Off to the Orient

The Oetinger family prepares for life in Guangahou Province

Tiffany TuellAugust 30, 2012 

The Oetinger family -- Rusty, Cecelia, Claire and Taylor -- have packed their bags and are heading to China -- for a whole year.

It was after hearing Yosemite High School counselor Stephanie Samuels speak about visiting a school in China that needed English speaking teachers that Rusty came up with an idea. He went home and asked his wife what she thought about teaching in China for a year and he was met with a positive response.

"When daddy came home and said 'Do you want to go to China, I thought he was joking,'" said 9-year-old Taylor.
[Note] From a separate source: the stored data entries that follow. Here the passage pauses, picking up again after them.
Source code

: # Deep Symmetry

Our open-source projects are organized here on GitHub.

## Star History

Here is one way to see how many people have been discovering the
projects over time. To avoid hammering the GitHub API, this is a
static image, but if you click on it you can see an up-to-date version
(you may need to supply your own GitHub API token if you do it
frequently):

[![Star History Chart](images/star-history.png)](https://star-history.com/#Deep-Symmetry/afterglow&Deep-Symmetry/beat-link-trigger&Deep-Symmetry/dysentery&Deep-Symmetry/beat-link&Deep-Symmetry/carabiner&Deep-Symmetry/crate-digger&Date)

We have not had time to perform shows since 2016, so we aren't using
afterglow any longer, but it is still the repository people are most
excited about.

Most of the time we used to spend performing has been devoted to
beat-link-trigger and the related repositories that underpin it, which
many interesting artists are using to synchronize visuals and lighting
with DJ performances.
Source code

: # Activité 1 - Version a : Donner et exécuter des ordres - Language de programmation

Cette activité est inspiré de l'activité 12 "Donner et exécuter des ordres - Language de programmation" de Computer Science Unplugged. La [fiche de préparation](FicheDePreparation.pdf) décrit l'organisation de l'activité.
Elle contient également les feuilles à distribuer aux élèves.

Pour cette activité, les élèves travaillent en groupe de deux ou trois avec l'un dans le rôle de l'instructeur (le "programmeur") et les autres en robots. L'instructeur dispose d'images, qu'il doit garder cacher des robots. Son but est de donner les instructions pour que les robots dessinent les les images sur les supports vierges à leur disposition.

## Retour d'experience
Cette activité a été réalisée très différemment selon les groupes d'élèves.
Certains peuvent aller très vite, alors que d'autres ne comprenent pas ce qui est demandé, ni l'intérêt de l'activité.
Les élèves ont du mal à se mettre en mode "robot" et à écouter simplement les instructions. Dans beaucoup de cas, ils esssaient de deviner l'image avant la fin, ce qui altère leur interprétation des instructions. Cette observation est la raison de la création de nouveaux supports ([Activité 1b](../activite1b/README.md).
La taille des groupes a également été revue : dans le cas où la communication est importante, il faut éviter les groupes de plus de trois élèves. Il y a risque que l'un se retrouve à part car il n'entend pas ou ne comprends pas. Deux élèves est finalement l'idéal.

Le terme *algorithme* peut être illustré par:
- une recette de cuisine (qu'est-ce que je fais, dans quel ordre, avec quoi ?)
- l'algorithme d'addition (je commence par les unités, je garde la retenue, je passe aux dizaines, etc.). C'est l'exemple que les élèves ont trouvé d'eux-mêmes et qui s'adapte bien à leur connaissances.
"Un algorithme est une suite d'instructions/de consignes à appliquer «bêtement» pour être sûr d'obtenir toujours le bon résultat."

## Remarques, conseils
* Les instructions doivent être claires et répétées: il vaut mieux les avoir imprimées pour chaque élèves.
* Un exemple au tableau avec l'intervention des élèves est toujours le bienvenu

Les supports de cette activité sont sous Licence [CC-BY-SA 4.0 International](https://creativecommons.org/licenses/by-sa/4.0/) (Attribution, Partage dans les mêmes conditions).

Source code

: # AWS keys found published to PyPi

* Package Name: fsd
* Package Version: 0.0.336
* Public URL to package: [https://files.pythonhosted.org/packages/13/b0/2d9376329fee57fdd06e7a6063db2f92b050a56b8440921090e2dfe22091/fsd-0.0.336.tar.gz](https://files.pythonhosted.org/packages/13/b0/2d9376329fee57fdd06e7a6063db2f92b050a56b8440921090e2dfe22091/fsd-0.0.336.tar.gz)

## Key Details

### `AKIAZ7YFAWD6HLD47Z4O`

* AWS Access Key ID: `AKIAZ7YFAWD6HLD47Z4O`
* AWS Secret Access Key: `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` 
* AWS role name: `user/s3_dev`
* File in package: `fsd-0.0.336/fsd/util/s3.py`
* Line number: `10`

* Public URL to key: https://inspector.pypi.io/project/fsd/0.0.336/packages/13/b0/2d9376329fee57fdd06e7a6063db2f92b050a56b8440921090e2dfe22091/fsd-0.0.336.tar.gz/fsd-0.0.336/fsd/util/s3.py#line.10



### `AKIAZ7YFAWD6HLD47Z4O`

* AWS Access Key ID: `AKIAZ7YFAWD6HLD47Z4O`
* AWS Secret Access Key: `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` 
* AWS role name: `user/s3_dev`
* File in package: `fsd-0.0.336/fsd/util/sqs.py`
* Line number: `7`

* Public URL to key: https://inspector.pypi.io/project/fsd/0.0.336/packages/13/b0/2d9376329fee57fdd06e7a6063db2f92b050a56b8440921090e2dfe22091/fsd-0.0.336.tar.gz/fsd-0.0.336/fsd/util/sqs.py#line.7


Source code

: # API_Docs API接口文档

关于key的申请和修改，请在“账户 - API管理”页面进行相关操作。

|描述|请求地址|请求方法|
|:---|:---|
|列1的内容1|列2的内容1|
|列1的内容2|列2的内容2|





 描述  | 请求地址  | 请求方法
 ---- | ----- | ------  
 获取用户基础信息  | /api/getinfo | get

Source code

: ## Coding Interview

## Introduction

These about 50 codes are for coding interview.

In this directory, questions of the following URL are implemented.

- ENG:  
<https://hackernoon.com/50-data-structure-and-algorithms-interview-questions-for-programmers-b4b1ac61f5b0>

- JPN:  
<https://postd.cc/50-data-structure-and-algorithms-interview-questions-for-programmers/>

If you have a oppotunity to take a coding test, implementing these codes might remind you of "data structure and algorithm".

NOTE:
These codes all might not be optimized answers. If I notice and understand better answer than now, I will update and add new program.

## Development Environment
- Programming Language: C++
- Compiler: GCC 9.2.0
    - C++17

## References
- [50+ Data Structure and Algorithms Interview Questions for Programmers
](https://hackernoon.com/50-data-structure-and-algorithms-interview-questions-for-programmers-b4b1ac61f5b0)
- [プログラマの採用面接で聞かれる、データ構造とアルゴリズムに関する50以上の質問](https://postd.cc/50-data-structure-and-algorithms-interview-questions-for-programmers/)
Rusty was far from joking, though, and sent Guangdong Country Garden School in Guangahou Province an email, inquiring about their school and before they knew it, they were having Skype interviews, sending resumes and applying for Visas.

"We said if it was meant to work out, it would," Cecelia said. "The next thing we knew we were going to China."

Both teachers, Cecelia was at Bass Lake Elementary School for four years and teaching at Wasuma Elementary for 12 years. Rusty taught science, math and physical education at Oak Creek Intermediate for six years before going to Yosemite High School to work as a resource specialist, specializing in math and later becoming head golf coach for the school's successful program. He was the head boys and girls golf coach until two years ago when he began to only coach girls' golf.

While coaching he experienced multiple successes including the girls team looking to win their seventh straight league championship and the boys winning three league championships.

Rusty said they didn't think the China trip would come to fruition since he and his wife worked for different school districts, but they were both granted leaves and soon found someone to rent their house and take care of their seven pets -- two dogs and five outdoor cats (all spayed and neutered).

The Chinese school is a private K-12 boarding school at the same latitude as the Big Island of Hawaii so the weather is tropical. The school is also only about a 45 minute train and ferry ride from Hong Kong. The school is equipped with a sports facility, infirmary, hotel for visiting parents, observatory and pool. Rusty said the campus is large, approximately the size of Fresno State.

Rusty will teach math to junior high students and Cecelia will teach English as a second language. The year-long adventure will be a family affair because Rusty's sister-in-law and niece have also been hired as teachers at the school and his brother is also making the move.

Both Taylor, 9, and Claire, 12, will attend classes at the school. The school is not only for Chinese students but other international students. The girls will be busy with the school day beginning at 7:30 a.m. and ending at 7:30 p.m. Although on the English track, the girls will be taking classes to learn Mandarin every day. Already they've been preparing with the Rosetta Stone language program at home.

"Especially living in in the United States ... I talk to my girls about it being a competitive arena and if you have a second language like Mandarin, it's going to do nothing but benefit them."

Taylor said she is excited about the upcoming adventure and she is looking forward to experiencing Chinese New Year while there. Her one concern -- they won't have butter and cheese over there.

Although Clair doesn't want to leave her friends behind, she's looking forward to seeing the Great Wall of China over the Chinese New Year break.

"Oakhurst is a small community and for them to go out and see other things in the world is good for them," Cecelia said. "I think going to a school and experiencing a different work ethic will be good for them in the long run."

Neither travel lovers Rusty nor Cecelia have any reservations about the move -- to them it's just a big adventure and an amazing opportunity.

"I'm most excited about going and experiencing another culture and am excited to see what the education is like over there," Ceceila said. "Here it's become tougher with less resources and bigger classes. Over there, working with smaller classes and kids that are highly motivated sounds exciting."

Rusty also plans on coaching golf privately while in China. At the moment, the school he'll be teaching at doesn't have a golf team.

"We hear there are so many opportunities and have heard nothing but good things about China and the school," Rusty said.